Todos nós tratamos a Deus com desrespeito e sua ira vem contra nós. Esse é o nosso maior problema. Maior que a economia. Maior que as relações internacionais com o Iraque ou a Coreia do Norte. Maior que as dificuldades do casamento ou o sofrimento do câncer. É o que o evangelho cristão pretende curar principalmente. Como podemos ser salvos do justo julgamento de Deus? Há muitos outros efeitos maravilhosos do evangelho! Mas este é crucial e os outros são baseados nele.

Agora, o Evangelho. Vamos considerar as duas últimas verdades bíblicas juntas.

Quinta verdade bíblica: Deus enviou seu único Filho para prover vida eterna e alegria

“Fiel é a palavra e digna de toda aceitação: que Cristo Jesus veio ao mundo para salvar os pecadores... (1 Timóteo 1,15).

Sexta verdade bíblica: os benefícios adquiridos pela morte de Cristo pertencem àqueles que se arrependem e confiam nele

“Arrependei-vos, pois, e convertei-vos para serem cancelados os vossos pecados” (Atos 3,19).

“Crê no Senhor Jesus e serás salvo” (Atos 16,31).

E, novamente, poderíamos agrupar essas duas verdades em duas páginas. Poderíamos dizer: qual é á cura para o pecado, culpa e condenação? Resposta: “Crê no Senhor Jesus Cristo e serás salvo”. Mas essa resposta seria incompleta! Se você está se afogando, a solução não é justamente seu clamor por ajuda; a solução é salva-vidas, cordas de salvamento e (se necessário) respiração artificial. O clamor por ajuda apenas o faz ligar-se com a corda de salvamento. Se você tiver uma parada cardíaca, sua chamada do SAMU não é sua principal cura. Sua cura são as ambulâncias, paramédicos, RCP (ressuscitação cardiopulmonar), enfermeiras, cirurgiões e remédios. A chamada do SAMU é apenas a ligação com a operação de salvamento.

O mesmo acontece com o arrependimento de seu pecado e a fé em Jesus. (Sexta Verdade). O arrependimento e a fé são sua ligação com a obra salvadora de Deus em Cristo. Cristo fez algo para nos salvar há dois mil anos. Ele veio, viveu uma vida perfeita como Filho de Deus. E ele morreu como substituto no lugar de todos aqueles que confiam nele. 1 Pedro 3,18: “Pois também Cristo morreu, uma única vez, pelos pecados, o justo pelos injustos, para conduzir-vos a Deus”. Nossa fé não é a base para nossa salvação. Cristo é a base de nossa salvação.

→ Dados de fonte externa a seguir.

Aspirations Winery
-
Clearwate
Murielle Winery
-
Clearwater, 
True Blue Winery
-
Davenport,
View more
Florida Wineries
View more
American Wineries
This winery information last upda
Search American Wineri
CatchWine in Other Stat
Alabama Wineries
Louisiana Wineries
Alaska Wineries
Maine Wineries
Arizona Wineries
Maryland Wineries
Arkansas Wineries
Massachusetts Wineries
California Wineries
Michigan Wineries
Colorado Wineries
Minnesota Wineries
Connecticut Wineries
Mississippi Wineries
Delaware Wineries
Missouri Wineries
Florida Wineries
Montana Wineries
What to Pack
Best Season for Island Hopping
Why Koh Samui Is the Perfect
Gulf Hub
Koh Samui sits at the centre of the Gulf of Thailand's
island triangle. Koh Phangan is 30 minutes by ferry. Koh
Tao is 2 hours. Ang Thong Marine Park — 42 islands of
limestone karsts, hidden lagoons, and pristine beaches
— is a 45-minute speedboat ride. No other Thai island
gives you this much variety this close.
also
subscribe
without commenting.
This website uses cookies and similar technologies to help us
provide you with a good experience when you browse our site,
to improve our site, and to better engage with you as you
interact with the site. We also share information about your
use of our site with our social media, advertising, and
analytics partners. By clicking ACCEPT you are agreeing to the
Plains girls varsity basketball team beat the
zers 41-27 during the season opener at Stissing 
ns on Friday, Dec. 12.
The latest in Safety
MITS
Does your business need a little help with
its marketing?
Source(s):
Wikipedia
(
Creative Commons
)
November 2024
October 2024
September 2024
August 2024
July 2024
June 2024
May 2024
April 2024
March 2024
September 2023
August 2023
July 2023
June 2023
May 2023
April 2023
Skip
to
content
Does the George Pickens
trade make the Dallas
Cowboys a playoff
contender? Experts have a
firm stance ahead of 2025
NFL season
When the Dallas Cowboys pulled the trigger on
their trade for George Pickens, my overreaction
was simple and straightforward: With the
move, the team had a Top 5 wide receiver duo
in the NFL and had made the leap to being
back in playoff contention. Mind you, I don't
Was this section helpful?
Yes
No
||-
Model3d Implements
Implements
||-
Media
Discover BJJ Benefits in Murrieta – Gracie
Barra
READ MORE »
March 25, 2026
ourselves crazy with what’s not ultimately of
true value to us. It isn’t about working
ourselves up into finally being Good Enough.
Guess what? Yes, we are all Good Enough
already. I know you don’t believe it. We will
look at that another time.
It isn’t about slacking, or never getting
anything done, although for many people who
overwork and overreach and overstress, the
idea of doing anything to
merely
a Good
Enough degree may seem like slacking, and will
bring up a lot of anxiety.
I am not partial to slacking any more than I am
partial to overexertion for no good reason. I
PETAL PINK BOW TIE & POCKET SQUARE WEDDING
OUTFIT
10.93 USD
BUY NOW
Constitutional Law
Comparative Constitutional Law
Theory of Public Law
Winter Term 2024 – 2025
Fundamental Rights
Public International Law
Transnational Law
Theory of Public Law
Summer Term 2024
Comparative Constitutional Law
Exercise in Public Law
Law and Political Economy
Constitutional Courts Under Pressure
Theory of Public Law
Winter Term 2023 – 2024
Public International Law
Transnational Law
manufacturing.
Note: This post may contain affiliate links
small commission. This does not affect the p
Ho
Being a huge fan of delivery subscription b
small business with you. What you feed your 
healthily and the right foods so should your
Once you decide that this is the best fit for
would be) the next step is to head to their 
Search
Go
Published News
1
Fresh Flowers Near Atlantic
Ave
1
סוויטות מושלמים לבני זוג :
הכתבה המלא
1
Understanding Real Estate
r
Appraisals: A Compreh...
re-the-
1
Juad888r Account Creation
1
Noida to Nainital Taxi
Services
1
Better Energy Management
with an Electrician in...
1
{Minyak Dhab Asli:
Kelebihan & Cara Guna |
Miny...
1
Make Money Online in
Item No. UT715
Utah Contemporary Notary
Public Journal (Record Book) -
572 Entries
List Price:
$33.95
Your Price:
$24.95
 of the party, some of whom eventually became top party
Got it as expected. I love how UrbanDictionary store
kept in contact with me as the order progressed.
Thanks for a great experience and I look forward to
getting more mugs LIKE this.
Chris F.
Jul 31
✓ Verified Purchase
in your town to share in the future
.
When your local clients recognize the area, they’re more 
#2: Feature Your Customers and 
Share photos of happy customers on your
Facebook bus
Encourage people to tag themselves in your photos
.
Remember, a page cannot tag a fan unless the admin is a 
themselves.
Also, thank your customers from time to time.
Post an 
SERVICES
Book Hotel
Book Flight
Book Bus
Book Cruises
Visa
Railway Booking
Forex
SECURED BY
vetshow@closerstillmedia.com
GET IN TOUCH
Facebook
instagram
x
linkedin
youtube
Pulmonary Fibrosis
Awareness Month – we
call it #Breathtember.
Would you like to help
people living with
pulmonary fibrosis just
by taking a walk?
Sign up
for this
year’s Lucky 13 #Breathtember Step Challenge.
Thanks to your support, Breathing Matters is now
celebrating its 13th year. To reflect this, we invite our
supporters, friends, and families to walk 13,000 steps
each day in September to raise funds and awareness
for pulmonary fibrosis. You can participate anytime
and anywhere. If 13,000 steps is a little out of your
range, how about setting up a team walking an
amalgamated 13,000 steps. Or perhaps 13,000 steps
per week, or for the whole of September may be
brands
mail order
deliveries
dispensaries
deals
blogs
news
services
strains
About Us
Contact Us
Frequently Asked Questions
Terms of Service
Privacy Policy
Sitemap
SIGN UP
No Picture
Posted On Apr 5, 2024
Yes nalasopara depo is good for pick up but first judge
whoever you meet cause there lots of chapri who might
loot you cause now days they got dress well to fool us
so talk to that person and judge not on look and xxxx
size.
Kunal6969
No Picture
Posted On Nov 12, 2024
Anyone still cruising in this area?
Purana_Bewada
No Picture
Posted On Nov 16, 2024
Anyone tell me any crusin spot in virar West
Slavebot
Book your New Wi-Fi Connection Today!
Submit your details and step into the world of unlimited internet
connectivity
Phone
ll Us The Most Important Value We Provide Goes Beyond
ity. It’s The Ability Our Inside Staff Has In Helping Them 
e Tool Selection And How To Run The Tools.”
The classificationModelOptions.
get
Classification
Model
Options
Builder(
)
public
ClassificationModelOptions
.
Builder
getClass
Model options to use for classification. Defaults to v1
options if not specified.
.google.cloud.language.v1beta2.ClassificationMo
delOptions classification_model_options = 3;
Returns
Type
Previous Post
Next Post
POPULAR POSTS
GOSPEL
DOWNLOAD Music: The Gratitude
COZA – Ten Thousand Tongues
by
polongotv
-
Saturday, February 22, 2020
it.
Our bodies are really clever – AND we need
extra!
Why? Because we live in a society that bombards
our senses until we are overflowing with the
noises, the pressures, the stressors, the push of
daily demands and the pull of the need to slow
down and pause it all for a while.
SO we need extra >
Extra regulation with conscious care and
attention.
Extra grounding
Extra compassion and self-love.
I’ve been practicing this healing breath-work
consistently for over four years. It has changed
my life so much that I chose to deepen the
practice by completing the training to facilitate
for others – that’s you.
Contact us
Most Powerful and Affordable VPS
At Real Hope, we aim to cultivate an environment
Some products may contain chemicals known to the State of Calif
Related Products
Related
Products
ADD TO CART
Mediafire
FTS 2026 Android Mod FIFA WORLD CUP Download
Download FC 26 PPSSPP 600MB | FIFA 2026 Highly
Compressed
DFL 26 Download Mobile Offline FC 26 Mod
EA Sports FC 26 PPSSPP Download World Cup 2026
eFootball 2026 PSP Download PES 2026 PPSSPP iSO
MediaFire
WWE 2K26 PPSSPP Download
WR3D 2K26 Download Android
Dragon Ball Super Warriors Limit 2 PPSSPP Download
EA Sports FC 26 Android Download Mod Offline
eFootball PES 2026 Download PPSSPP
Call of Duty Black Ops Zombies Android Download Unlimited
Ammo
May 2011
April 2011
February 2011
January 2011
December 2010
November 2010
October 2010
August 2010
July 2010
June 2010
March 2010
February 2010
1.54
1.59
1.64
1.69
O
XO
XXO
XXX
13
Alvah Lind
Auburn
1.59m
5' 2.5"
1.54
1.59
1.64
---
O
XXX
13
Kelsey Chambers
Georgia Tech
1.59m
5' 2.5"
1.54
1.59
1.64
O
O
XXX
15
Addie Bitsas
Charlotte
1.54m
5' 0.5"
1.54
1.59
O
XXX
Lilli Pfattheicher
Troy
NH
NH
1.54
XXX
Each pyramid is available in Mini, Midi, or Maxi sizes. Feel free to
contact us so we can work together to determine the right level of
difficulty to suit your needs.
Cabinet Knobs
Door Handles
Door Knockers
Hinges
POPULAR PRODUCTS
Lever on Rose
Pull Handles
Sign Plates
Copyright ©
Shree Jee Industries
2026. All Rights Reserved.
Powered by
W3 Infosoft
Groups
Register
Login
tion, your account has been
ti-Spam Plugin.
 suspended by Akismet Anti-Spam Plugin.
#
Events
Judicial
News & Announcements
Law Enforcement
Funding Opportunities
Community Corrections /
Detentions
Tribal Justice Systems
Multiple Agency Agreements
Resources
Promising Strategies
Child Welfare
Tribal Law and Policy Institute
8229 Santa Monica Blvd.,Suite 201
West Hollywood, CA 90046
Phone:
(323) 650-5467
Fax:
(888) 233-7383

Sua morte e condenação no lugar de nossa condenação; sua justiça perfeita no lugar de nosso pecado e imperfeição. E sua ressurreição para validar e garantir nossa salvação e nossa alegria para sempre e sempre. A Bíblia declara: “E, se Cristo não ressuscitou, é vã a vossa fé, e ainda permaneceis nos vossos pecados [...] Mas, de fato, Cristo ressuscitou dentre os mortos, sendo ele as primícias dos que dormem” (1 Coríntios 15,17-20). Porque ele morreu por nós e ressuscitou, todos aqueles que confiam nele têm vida eterna e alegria sempre crescente.

Confie nele com sua vida. Confie nele com seu casamento ou sua condição de solteiro. Confie nele com seu negócio e sua situação financeira. Confie nele com sua saúde. E, sob todas essas coisas, confie nele com seu pecado, culpa e seu medo. Ele já agiu para salvar. Está terminado. Ele morreu e ressuscitou. E a salvação de Cristo pode ser sua pela fé nele. E, quando isso acontecer, então ocorrerá o cumprimento do propósito para o qual você foi criado: a glória de Deus refletida em sua alegria para sempre.


1 Arby’s é uma cadeia de restaurantes de fast-food nos Estados Unidos e Canadá. NT.